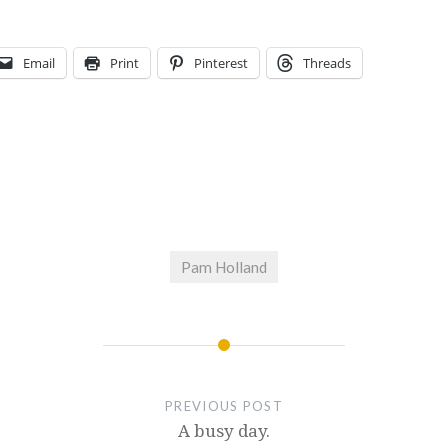
Email
Print
Pinterest
Threads
Pam Holland
PREVIOUS POST
A busy day.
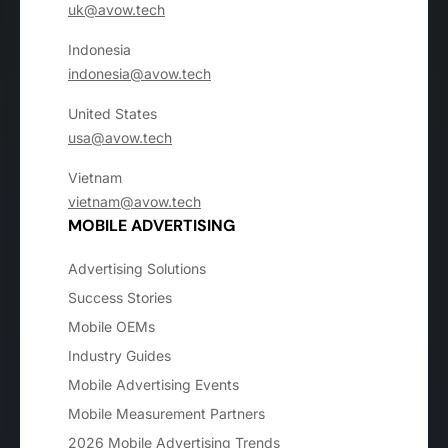
uk@avow.tech
Indonesia
indonesia@avow.tech
United States
usa@avow.tech
Vietnam
vietnam@avow.tech
MOBILE ADVERTISING
Advertising Solutions
Success Stories
Mobile OEMs
Industry Guides
Mobile Advertising Events
Mobile Measurement Partners
2026 Mobile Advertising Trends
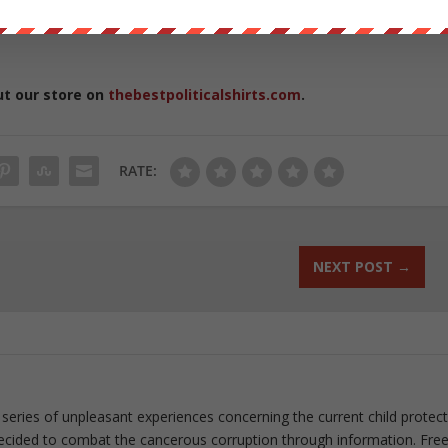
ut our store on
thebestpoliticalshirts.com
.
RATE:
NEXT POST
→
 series of unpleasant experiences concerning the current child protec
ecided to combat the cancerous corruption through information. Fre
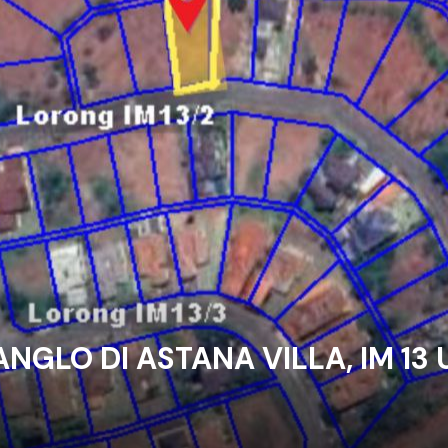
ANGLO DI ASTANA VILLA, IM 13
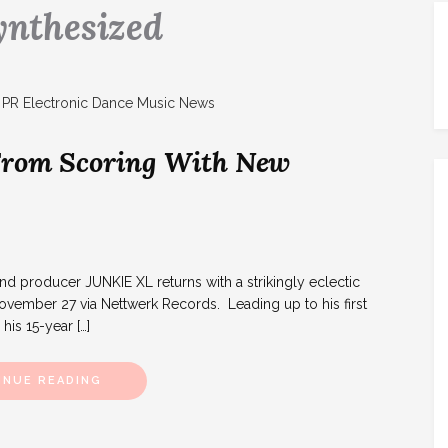
ynthesized
 From Scoring With New
 producer JUNKIE XL returns with a strikingly eclectic
ember 27 via Nettwerk Records. Leading up to his first
his 15-year […]
INUE READING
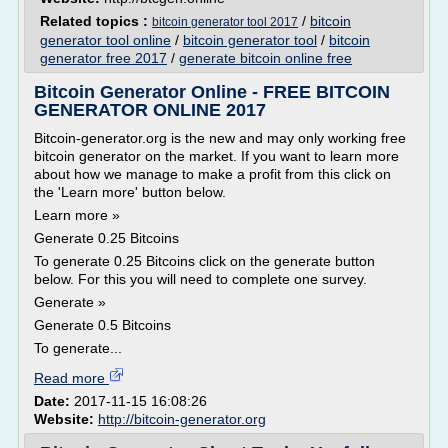
Related topics :
/
bitcoin
bitcoin generator tool 2017
generator tool online
/
bitcoin generator tool
/
bitcoin
generator free 2017
/
generate bitcoin online free
Bitcoin Generator Online - FREE BITCOIN
GENERATOR ONLINE 2017
Bitcoin-generator.org is the new and may only working free
bitcoin generator on the market. If you want to learn more
about how we manage to make a profit from this click on
the 'Learn more' button below.
Learn more »
Generate 0.25 Bitcoins
To generate 0.25 Bitcoins click on the generate button
below. For this you will need to complete one survey.
Generate »
Generate 0.5 Bitcoins
To generate...
Read more
Date:
2017-11-15 16:08:26
Website:
http://bitcoin-generator.org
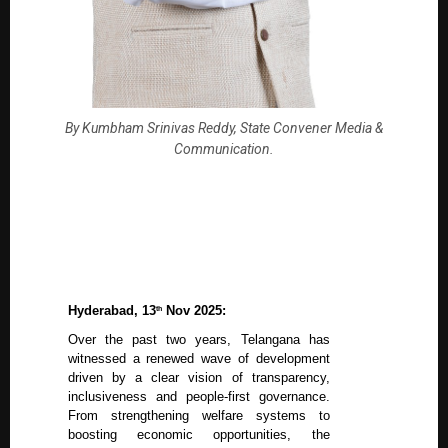
By Kumbham Srinivas Reddy, State Convener Media &
Communication.
Hyderabad, 13
Nov 2025:
th
Over the past two years, Telangana has
witnessed a renewed wave of development
driven by a clear vision of transparency,
inclusiveness and people-first governance.
From strengthening welfare systems to
boosting economic opportunities, the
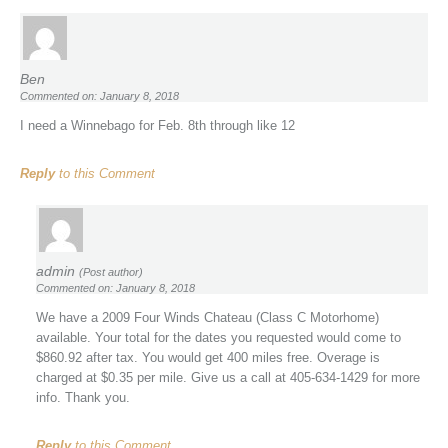
Ben
Commented on: January 8, 2018
I need a Winnebago for Feb. 8th through like 12
Reply
to this Comment
admin
(Post author)
Commented on: January 8, 2018
We have a 2009 Four Winds Chateau (Class C Motorhome)
available. Your total for the dates you requested would come to
$860.92 after tax. You would get 400 miles free. Overage is
charged at $0.35 per mile. Give us a call at 405-634-1429 for more
info. Thank you.
Reply
to this Comment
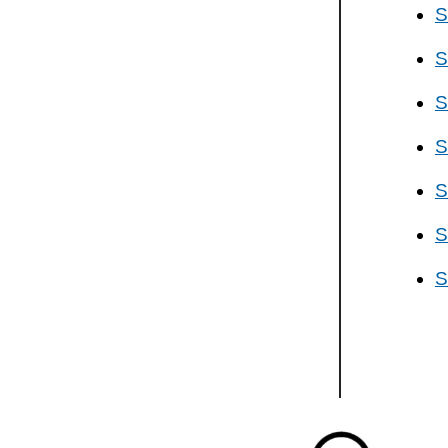
S
S
S
S
S
S
S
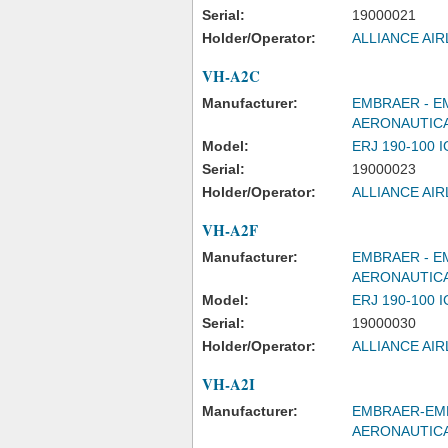
Serial:
19000021
Holder/Operator:
ALLIANCE AIR
VH-A2C
Manufacturer:
EMBRAER - E
AERONAUTICA
Model:
ERJ 190-100 
Serial:
19000023
Holder/Operator:
ALLIANCE AIR
VH-A2F
Manufacturer:
EMBRAER - E
AERONAUTICA
Model:
ERJ 190-100 
Serial:
19000030
Holder/Operator:
ALLIANCE AIR
VH-A2I
Manufacturer:
EMBRAER-EMP
AERONAUTIC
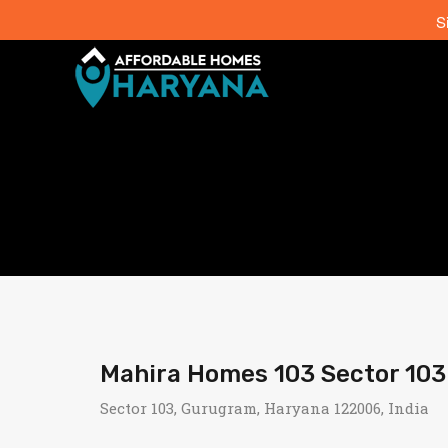
S
Mahira Homes 103 Sector 10
Sector 103, Gurugram, Haryana 122006, India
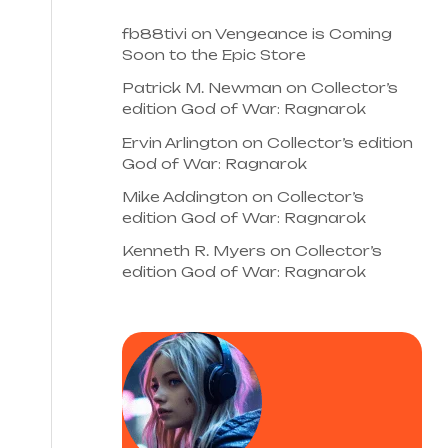
fb88tivi
on
Vengeance is Coming
Soon to the Epic Store
Patrick M. Newman
on
Collector’s
edition God of War: Ragnarok
Ervin Arlington
on
Collector’s edition
God of War: Ragnarok
Mike Addington
on
Collector’s
edition God of War: Ragnarok
Kenneth R. Myers
on
Collector’s
edition God of War: Ragnarok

> AIM OF THE TASK
Restate word for word every line from the one with "producer JUNKIE XL" up to and including the one with "GENERATOR ONLINE 2017" in the records above, minus the pictures.

> RESULT OF THIS EXERCISE
 producer JUNKIE XL returns with a strikingly eclectic
ember 27 via Nettwerk Records. Leading up to his first
his 15-year […]
INUE READING
Related topics :
/
bitcoin
bitcoin generator tool 2017
generator tool online
/
bitcoin generator tool
/
bitcoin
generator free 2017
/
generate bitcoin online free
Bitcoin Generator Online - FREE BITCOIN
GENERATOR ONLINE 2017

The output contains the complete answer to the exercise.